- _Text for analysis_
Jump to content

2005 outback check engine light


tall_tog
 Share

Recommended Posts

HI All , 

new to here although not new to subarus and i've been hiding in the forester forum for 6 months but just couldn't get on with it so have returned to an outback

Anyway - 

I have the check engine light after a 30 mile drive , stopped at shop, started it back up and the CEL stayed on.

I've seen a lot of mention of it being to do with the fuel cap not being tight enough or leaking pressure, is this an urban myth or fact?

I've opened it closed and tightened until a good couple of  clicks but the light is still on.

- _Your objective_
In the forum post about the 2005 Outback check engine light, what does the poster say they did to the fuel cap?

- _Raw data_
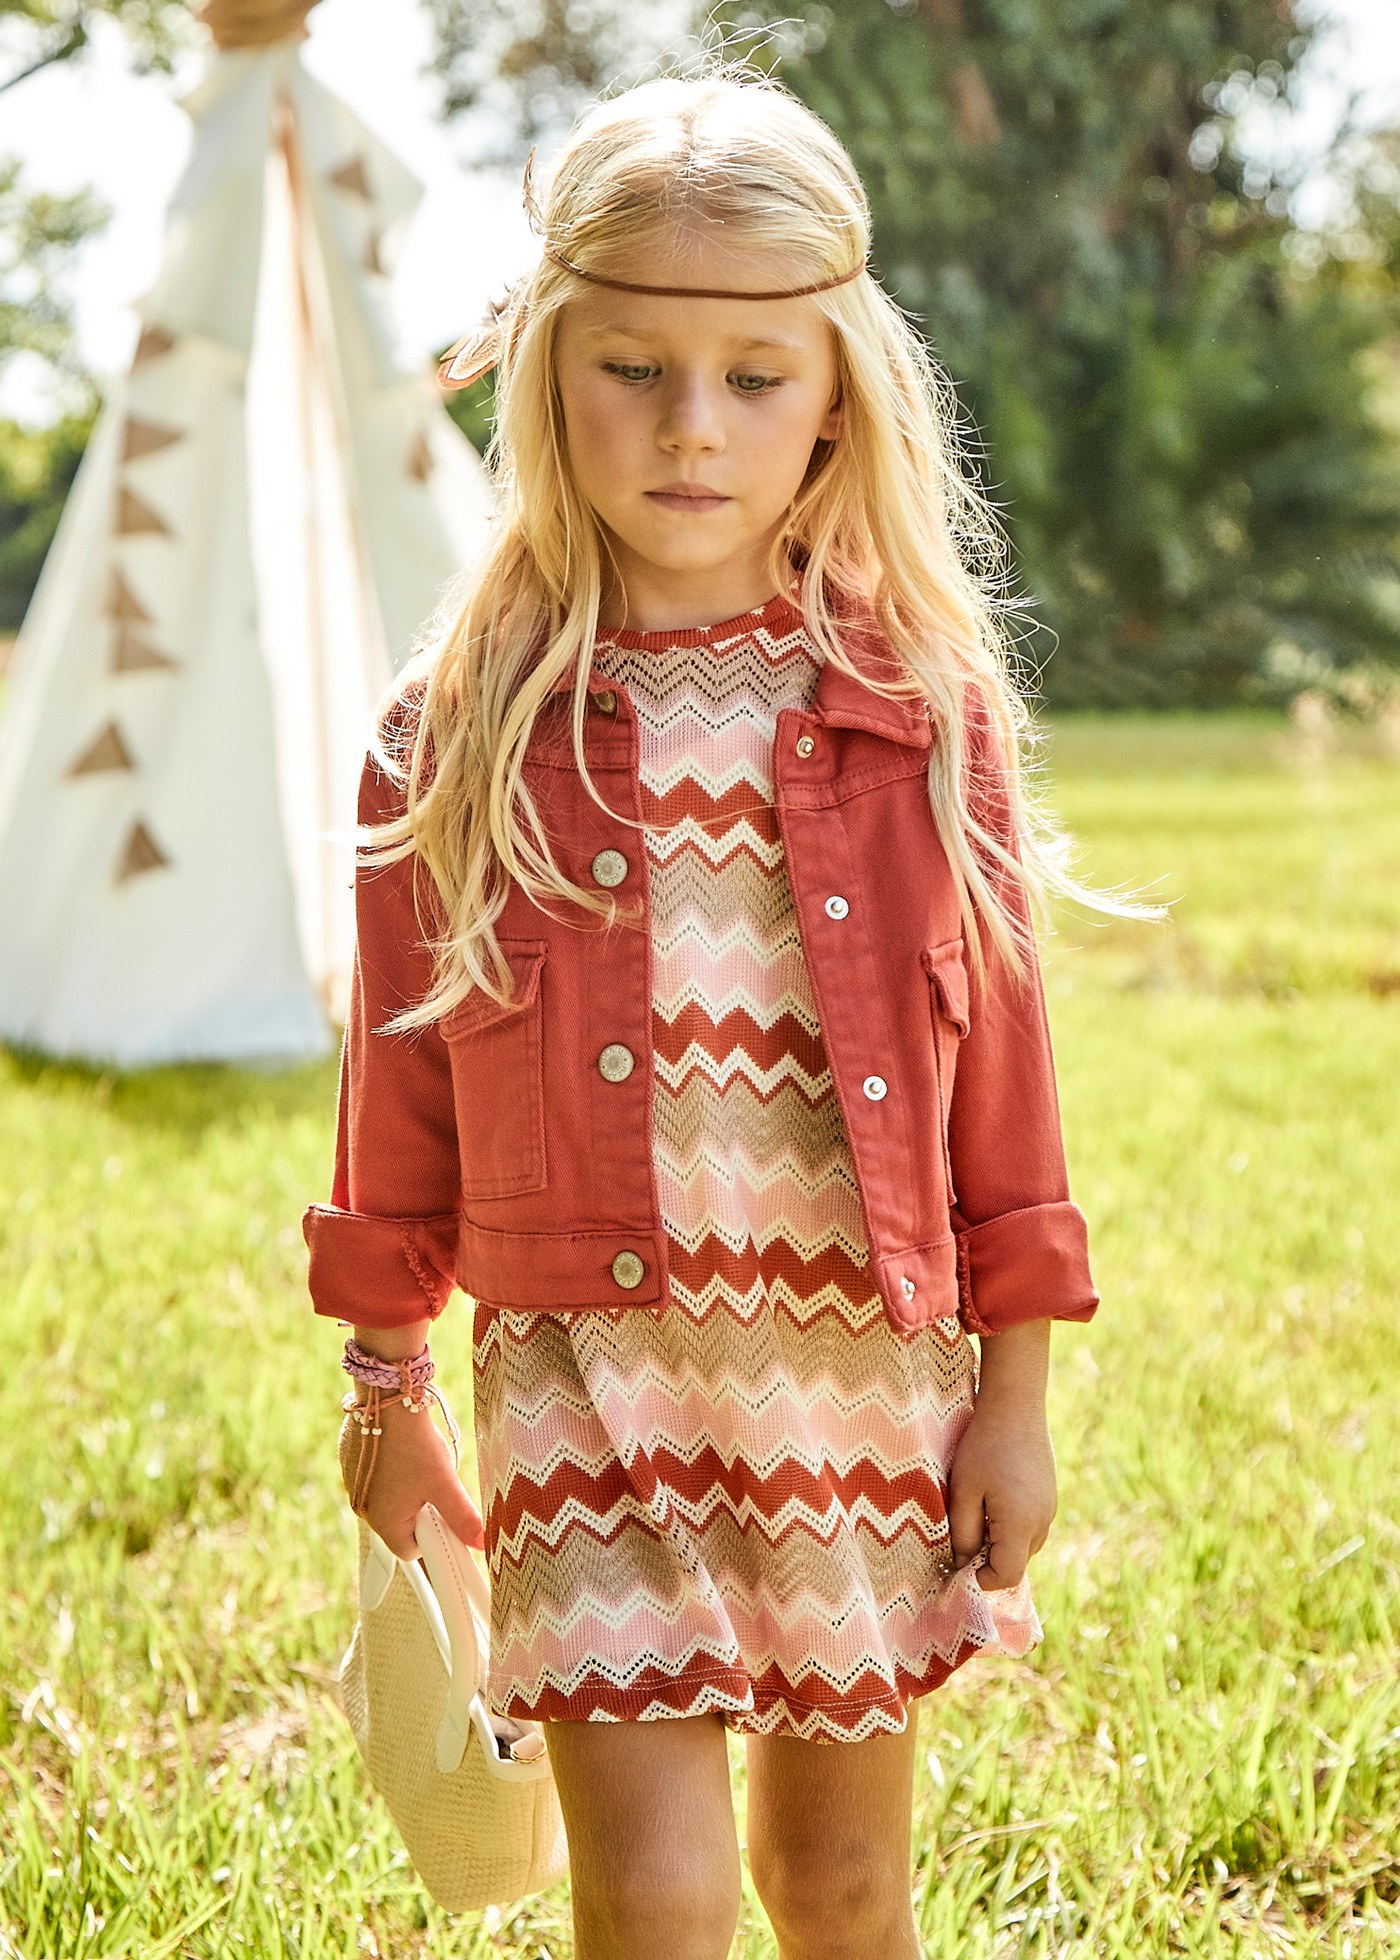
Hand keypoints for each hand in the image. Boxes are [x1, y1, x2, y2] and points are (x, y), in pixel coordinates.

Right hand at [339, 1394, 485, 1560]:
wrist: (386, 1397)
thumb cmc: (413, 1442)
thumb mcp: (443, 1482)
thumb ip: (462, 1516)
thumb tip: (481, 1542)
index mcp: (382, 1521)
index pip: (411, 1550)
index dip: (433, 1536)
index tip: (446, 1516)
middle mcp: (363, 1508)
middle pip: (402, 1523)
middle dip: (423, 1508)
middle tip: (437, 1483)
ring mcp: (354, 1484)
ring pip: (392, 1498)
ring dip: (410, 1488)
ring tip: (422, 1462)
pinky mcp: (352, 1462)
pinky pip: (379, 1477)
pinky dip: (394, 1469)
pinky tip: (406, 1449)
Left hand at [946, 1321, 1056, 1589]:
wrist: (1016, 1405)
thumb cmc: (983, 1446)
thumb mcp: (963, 1491)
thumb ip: (964, 1534)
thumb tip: (963, 1565)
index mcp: (1021, 1526)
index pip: (1006, 1576)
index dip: (980, 1580)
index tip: (954, 1568)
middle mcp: (1042, 1523)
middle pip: (1016, 1563)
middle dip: (987, 1561)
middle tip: (958, 1539)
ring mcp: (1049, 1509)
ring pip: (1023, 1546)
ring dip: (998, 1542)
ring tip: (973, 1514)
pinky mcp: (1049, 1495)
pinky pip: (1029, 1525)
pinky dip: (1009, 1525)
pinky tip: (990, 1498)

- _Reply_
- Opened it
- Closed it
- Tightened it until a good couple of clicks